#### What to work on
- a) Please reproduce a portion of the passage on mosaic embryos word for word, beginning at the words "That said, there" and stopping after "considered higher risk.".
- b) List every sentence in the passage on mosaic embryos that ends with a question mark.

#### Text excerpt
········

So finding out that your embryos are “mosaic” can mean something different depending on just how mosaic they are. If the only embryos you have for transfer are mosaic, the highest priority should be those with the lowest percentage of abnormal cells, preferably with less than 40% aneuploid cells.
Is it Safe to Transfer Mosaic Embryos?
Of course, there are ethical questions about transferring embryos that we know to be partially abnormal, for fear of knowingly increasing the risks of birth defects. But one thing up front: mosaic embryos and abnormal embryos are frequently transferred in IVF cycles where no PGS testing is done. And when couples conceive naturally, without assisted reproductive technology, pregnancies result from mosaic embryos.
That said, there are certain types of mosaic embryos that carry elevated risks, and if your only option is to transfer a mosaic embryo, then meeting with a genetic counselor is probably a good idea. There’s some debate on which types of mosaics should be deprioritized, but generally issues on chromosomes that can still result in a live birth or very late miscarriages cause the biggest concern. Issues with chromosomes X, Y, 2, 7, 13, 14, 15, 16, 18, and 21 are considered higher risk.
So were those “abnormal” embryos really abnormal?
Another, unsettling, question, is how often have we been marking embryos as abnormal, when they should be classified as mosaic? We must presume some portion of those mosaic embryos, even the ones that appeared abnormal and were not transferred, could have delivered healthy pregnancies.
How many is tough to say, because we never transferred them in the first place. In Munne’s presentation, he showed that of 20 samples that where classified as mosaic by NGS, but not by aCGH, the original classifications by aCGH had been 16 euploid and 4 aneuploid. This is a very small sample size, but it still shows the potential for listing something as aneuploid that is really mosaic.

········

[Saved data entries]
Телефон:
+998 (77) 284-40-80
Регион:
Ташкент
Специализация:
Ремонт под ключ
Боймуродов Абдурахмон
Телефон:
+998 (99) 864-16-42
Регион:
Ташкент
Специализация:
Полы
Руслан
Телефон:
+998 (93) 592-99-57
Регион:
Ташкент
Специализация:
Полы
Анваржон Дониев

········

#### Exercise results
- a)
That said, there are certain types of mosaic embryos that carry elevated risks, and if your only option is to transfer a mosaic embryo, then meeting with a genetic counselor is probably a good idea. There’s some debate on which types of mosaics should be deprioritized, but generally issues on chromosomes that can still result in a live birth or very late miscarriages cause the biggest concern. Issues with chromosomes X, Y, 2, 7, 13, 14, 15, 16, 18, and 21 are considered higher risk.

- b)
- Is it Safe to Transfer Mosaic Embryos?
- So were those “abnormal” embryos really abnormal?
- Another, unsettling, question, is how often have we been marking embryos as abnormal, when they should be classified as mosaic?